The Interatomic Potentials Repository (IPR) at the National Institute of Standards and Technology (NIST) provides a valuable service to the molecular simulation community. The NIST IPR accepts interatomic potential parameter files contributed by developers and provides access to these files and accompanying information on their website. Links are also provided to results obtained using these potentials from computations performed by NIST IPR staff.

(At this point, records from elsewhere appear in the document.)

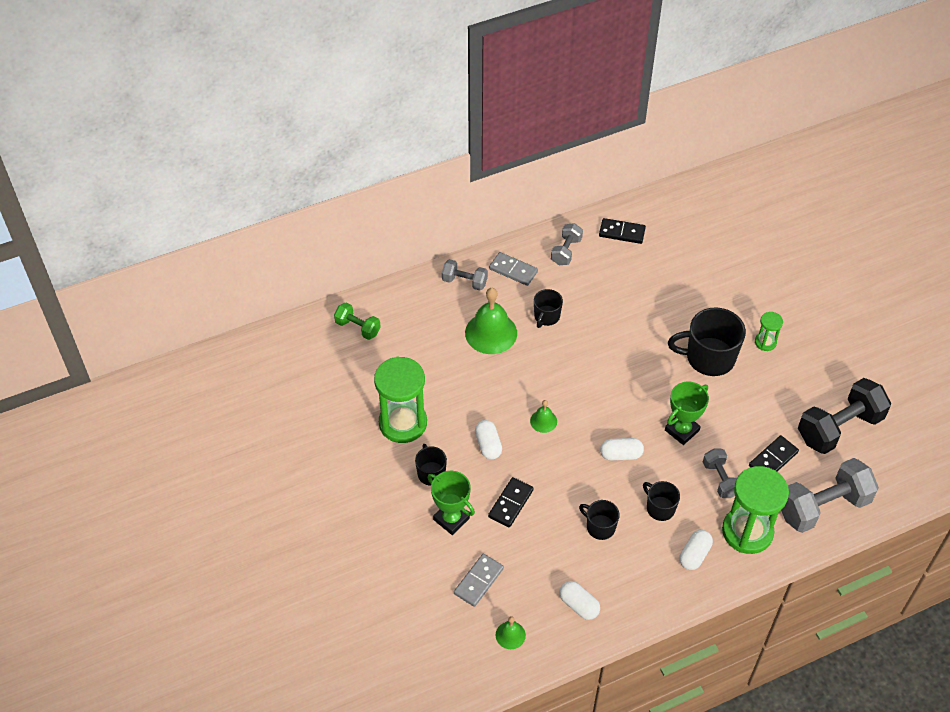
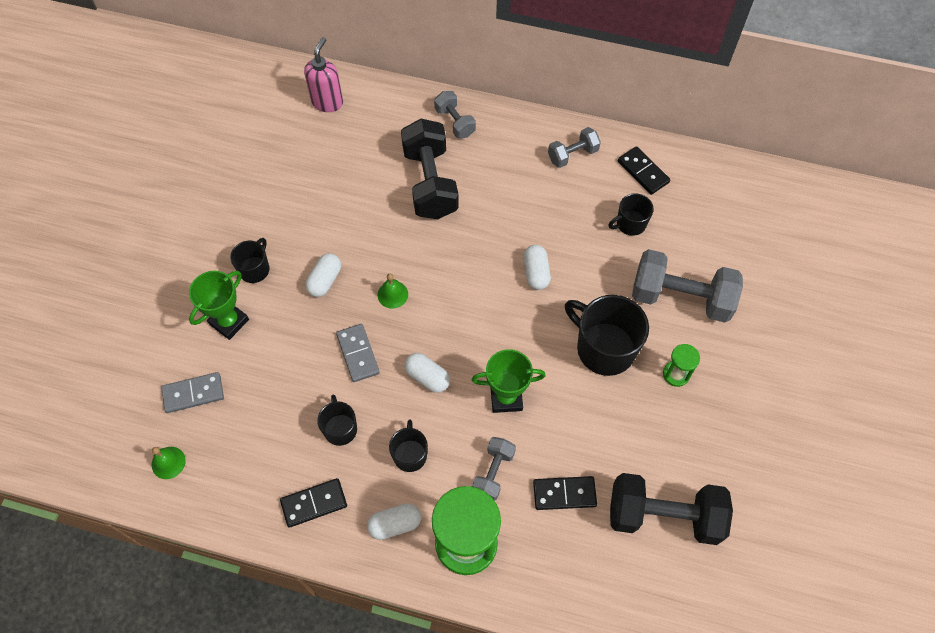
camera: 40 degrees right, 10 degrees up
green dumbbell [334,302,381,340] -> pink soap dispenser [304,37,343,112]
green hourglass [374,356,427,443] -> none
green trophy [428,471,475,535] -> green trophy turned 45 degrees clockwise [189,271,249,340]
green bell [465,288,517,354] -> black dumbbell [401,119,459,219]
black domino [488,477,534,527] -> black domino moved to [280,478,347,528]
grey domino [489,252,538,286] -> grey domino moved to [336,324,380,382]
black mug [534,289,563,328] -> black mug moved to [608,193,654,236]
white capsule [559,581,600,620] -> white capsule moved to [523,245,551,290]
grey dumbbell [781,458,879,533] -> grey dumbbell moved to [632,249,743,323]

The OpenKIM project collaborates with NIST by regularly exchanging information. Many of the interatomic models archived in OpenKIM were originally submitted to the NIST IPR (in such cases, a link to the original NIST content is provided on the model's page on openkim.org). It is the intention of the OpenKIM project to continue working closely with the NIST IPR to serve the needs of the materials research community.
Despite the similarities, OpenKIM is fundamentally different from the NIST IPR. OpenKIM not only stores parameter files and completed calculations, but is also a computational infrastructure that is integrated with major simulation codes that support the KIM Application Programming Interface (API) standard. Potentials in OpenKIM are curated subject to full provenance control (including versioning to ensure reproducibility of results) and can be used seamlessly with KIM-compliant codes. In addition, archived potentials are verified for coding correctness and tested for their predictions within the OpenKIM system using an automated framework called the KIM Processing Pipeline. Results of these calculations are accessible programtically via a web query interface. OpenKIM is a member of DataCite and issues all content in openkim.org DOIs that can be cited in publications. See the Features of the OpenKIM System for more details on OpenKIM capabilities that differ from the NIST IPR.